The structural healthcare emergency response axis across the lowest crime top 25 reads with three tiers. The structurally fastest median ambulance arrival tier at 6.4 to 7.8 minutes covers Reykjavik, Bern, Munich, Helsinki on the structural Northern European Nordic and Continental baseline. The structural fast tier at 7.8 to 9.0 minutes covers Vienna, Zurich, Copenhagen, Geneva, Basel, Eindhoven, Tallinn, Ljubljana on the moderating European baseline plus Tokyo and Osaka on the structurally fast Japanese baseline. The structural moderate tier at 9.0 to 11.0 minutes covers Singapore, Hong Kong, Seoul, Taipei, Doha, Dubai, Abu Dhabi on the moderating East Asian and GCC baseline. The structural recommendation for the inbound relocator on the long term commitment tier is to verify the personal healthcare emergency response need against the absolute median ambulance arrival reading.
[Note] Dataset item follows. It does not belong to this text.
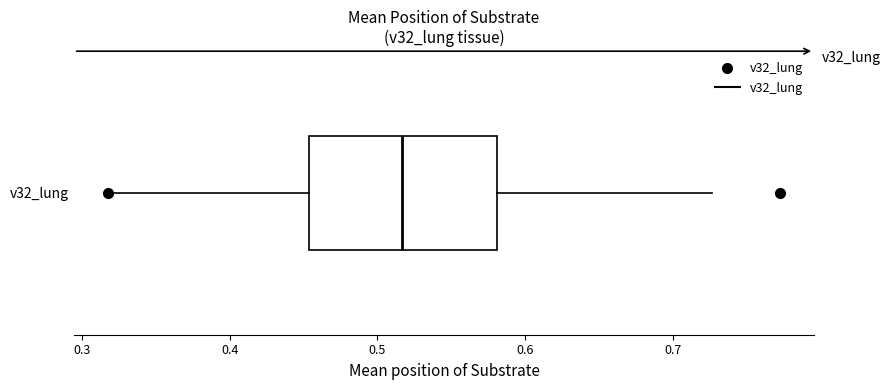

Read this box plot against the x-axis: the position of the median line, the range covered by the box, and the ends of both whiskers. The values are not printed on the chart, so give them approximately, as read against the axis.

median 0.52, box 0.45 to 0.58, whiskers 0.32 to 0.73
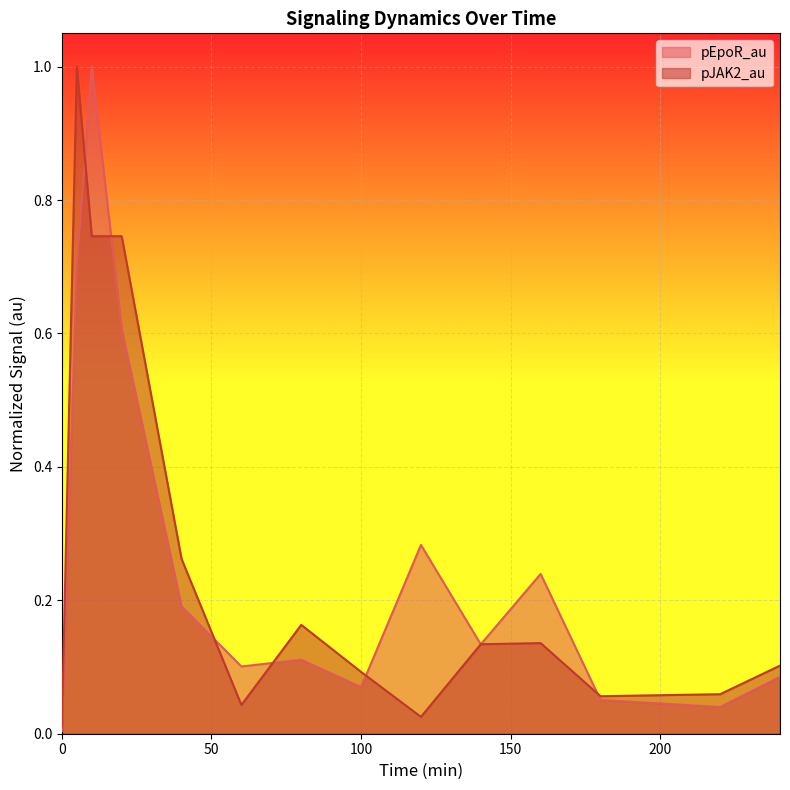

Reading left to right, transcribe all the data shown in this chart.

pEpoR_au: 0=0.0	5=0.7	10=1.0	20=0.6	40=0.2	60=0.1	80=0.1	100=0.1	120=0.3	140=0.1	160=0.2	180=0.1	220=0.0	240=0.1
pJAK2_au: 0=0.0	5=1.0	10=0.7	20=0.7	40=0.3	60=0.0	80=0.2	100=0.1	120=0.0	140=0.1	160=0.1	180=0.1	220=0.1	240=0.1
One final note on the lowest crime cities top 25 selection between the absolute lowest crime tier and the structural relocation fit tier. The Abu Dhabi pick (number 1) suits the inbound pursuing the absolute lowest crime rate plus the zero personal income tax baseline at the trade off of the structural civil liberties tier; the Munich pick (number 7) suits the inbound pursuing the structural welfare state plus universal healthcare baseline at the trade off of the elevated cost basket; the Tokyo pick (number 10) suits the inbound pursuing the universal cultural cohesion plus structurally lowest violent crime tier at the trade off of the structural language barrier; the Helsinki pick (number 16) suits the EU passport holder pursuing the structural Nordic welfare state baseline at the trade off of the structural seasonal daylight load. The structural recommendation for the long term inbound relocator is to weight the structural fit at the explicit personal weight rather than the absolute lowest crime score.